#### Source records:
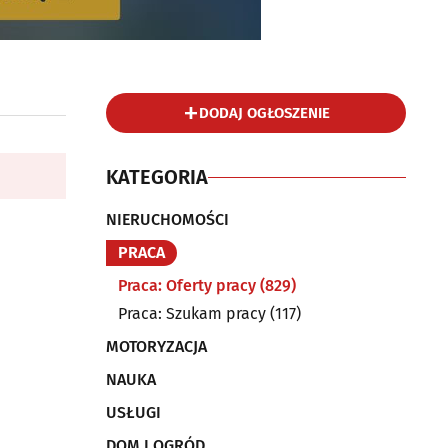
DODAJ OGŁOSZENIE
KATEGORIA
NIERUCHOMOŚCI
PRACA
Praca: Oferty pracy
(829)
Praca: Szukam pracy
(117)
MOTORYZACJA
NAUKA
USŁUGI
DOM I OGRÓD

...

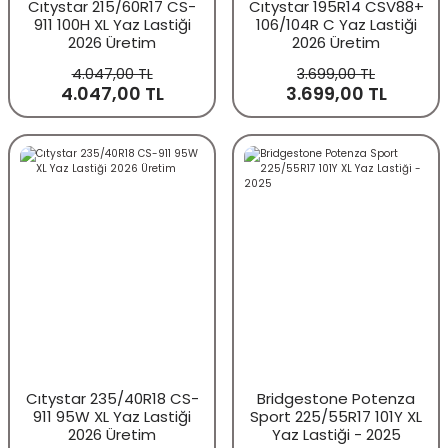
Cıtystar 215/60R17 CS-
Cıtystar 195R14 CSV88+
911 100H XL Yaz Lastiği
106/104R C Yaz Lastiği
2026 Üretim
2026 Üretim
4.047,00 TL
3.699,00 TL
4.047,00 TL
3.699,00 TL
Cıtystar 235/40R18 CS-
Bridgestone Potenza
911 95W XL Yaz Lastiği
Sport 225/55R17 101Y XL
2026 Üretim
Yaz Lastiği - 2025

#### Exercise requirements:
Please give back exactly the lines of this listing beginning at the line with "Sport 225/55R17 101Y XL" and ending with the line with "Yaz Lastiği - 2025", both included, and nothing else.

#### Answer for the task:
Sport 225/55R17 101Y XL
2026 Üretim
Yaz Lastiği - 2025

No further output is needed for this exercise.